I have some theories which may be more or less crocks of shit but i'm curious if others pull similar conclusions.
"Just hum the nitwit little tune they taught you, and try not to fuck up:
"Yes—I’m—the—
Fellow that’s hav-ing other peop-le’s fan-tasies,
Suffering what they ought to be themselves—
No matter if Girly’s on my knee—
If Kruppingham-Jones is late to tea,
I don’t even get to ask for whom the bell’s . . .
[Now over a lotta tubas and close-harmony trombones]
It never does seem to mat-ter if there’s daaaanger,
For Danger’s a roof I fell from long ago —
I’ll be out-one-day and never come back,
Forget the bitter you owe me, Jack,
Just piss on m’ grave and car-ry on the show!
He will then actually skip to and fro, with his knees high and twirling a walking stick with W. C. Fields‘ head, nose, top hat, and all, for its knob, and surely capable of magic, while the band plays a second chorus. Accompanying will be a phantasmagoria, a real one, rushing toward the screen, in over the heads of the audiences, on little tracks of an elegant Victorian cross section resembling the profile of a chess knight conceived fancifully but not vulgarly so—then rushing back[…]”
I'm thinking it's some kind of meta-thing.
Like referring to the performance of the song dance number a writer does in creating the cathartic fantasies such as the one youre engaged in. It's a helpless never-ending game (thus the chess-knight) rushing back and forth before our eyes as we await unknowable tragic dmise.
>>9944679
Just continue reading it
It's just Pirate's gift to be burdened by other people's fantasies
Also the book is full of songs
And thanks for quoting this passage because it talks about something (the chess knight) which appears later on and is linked to an important character
Bumperino bumparoo
Monitoring for gr's clues
>>9944679
Hey anon try to search about it on Weisenburger guide or Crayola
(I'll do it later if I have time and report)
bump
i checked weisenbereger. there's nothing.
>>9944685
Can you explain this anon?
Sorry but English is not mi first language
I'm also interested in this and would love to have a better idea of what the whole Pirate thing is about. Pynchon obviously chose to start the book with him and his fantasy surrogate situation but I don't really get why.

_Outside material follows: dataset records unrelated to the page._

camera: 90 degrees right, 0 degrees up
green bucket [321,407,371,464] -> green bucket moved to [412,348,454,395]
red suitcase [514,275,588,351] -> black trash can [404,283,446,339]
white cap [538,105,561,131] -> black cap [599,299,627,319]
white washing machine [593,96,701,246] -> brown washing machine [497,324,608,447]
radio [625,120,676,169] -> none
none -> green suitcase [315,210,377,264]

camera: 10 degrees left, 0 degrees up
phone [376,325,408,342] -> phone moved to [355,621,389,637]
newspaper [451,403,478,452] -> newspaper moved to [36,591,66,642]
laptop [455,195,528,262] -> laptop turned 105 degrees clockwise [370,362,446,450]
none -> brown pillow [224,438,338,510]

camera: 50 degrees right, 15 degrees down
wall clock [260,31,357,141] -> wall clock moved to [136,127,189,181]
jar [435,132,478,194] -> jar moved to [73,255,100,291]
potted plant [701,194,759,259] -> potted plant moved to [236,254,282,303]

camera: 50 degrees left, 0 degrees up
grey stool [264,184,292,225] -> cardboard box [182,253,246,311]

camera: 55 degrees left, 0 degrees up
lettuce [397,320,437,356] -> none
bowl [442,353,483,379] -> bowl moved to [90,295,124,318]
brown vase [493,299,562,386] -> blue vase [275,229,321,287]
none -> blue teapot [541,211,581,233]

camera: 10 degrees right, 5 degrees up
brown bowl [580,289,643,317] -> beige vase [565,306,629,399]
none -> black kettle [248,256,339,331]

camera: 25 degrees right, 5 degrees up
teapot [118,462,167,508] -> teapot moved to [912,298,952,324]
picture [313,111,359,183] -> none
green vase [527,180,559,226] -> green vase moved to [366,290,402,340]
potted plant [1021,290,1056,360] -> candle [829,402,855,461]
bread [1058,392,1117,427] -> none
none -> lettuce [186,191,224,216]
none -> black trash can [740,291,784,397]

We are experiencing Pynchon's fantasy I guess so I get it on that level - but it feels like there is something more.
throughout Gravity's Rainbow there are plenty of sections where characters randomly break out into song and pynchon will sometimes even give stage directions like "He will then actually skip to and fro, with his knees high and twirling a walking stick with W. C. Fields‘ head, nose, top hat, and all, for its knob".
As for the actual meaning of this section, it's just a little insight into how Pirate feels about the powers that be using him for his ability to enter the dreams of others. In the plot, Pirate "has the dreams" of various upper-level management in the military so that these upper-level management can go on with their duties without being plagued/bothered by their dreams and fantasies. (the guy with the dreams of the giant adenoid is an example of this).
>>9944679
not analysis but i love how the song lyrics in GR work so well
they instantly have perfectly fitting tunes the very first time i read them
>>9946698
when you read "the mittelwerke express", do you hear ukuleles?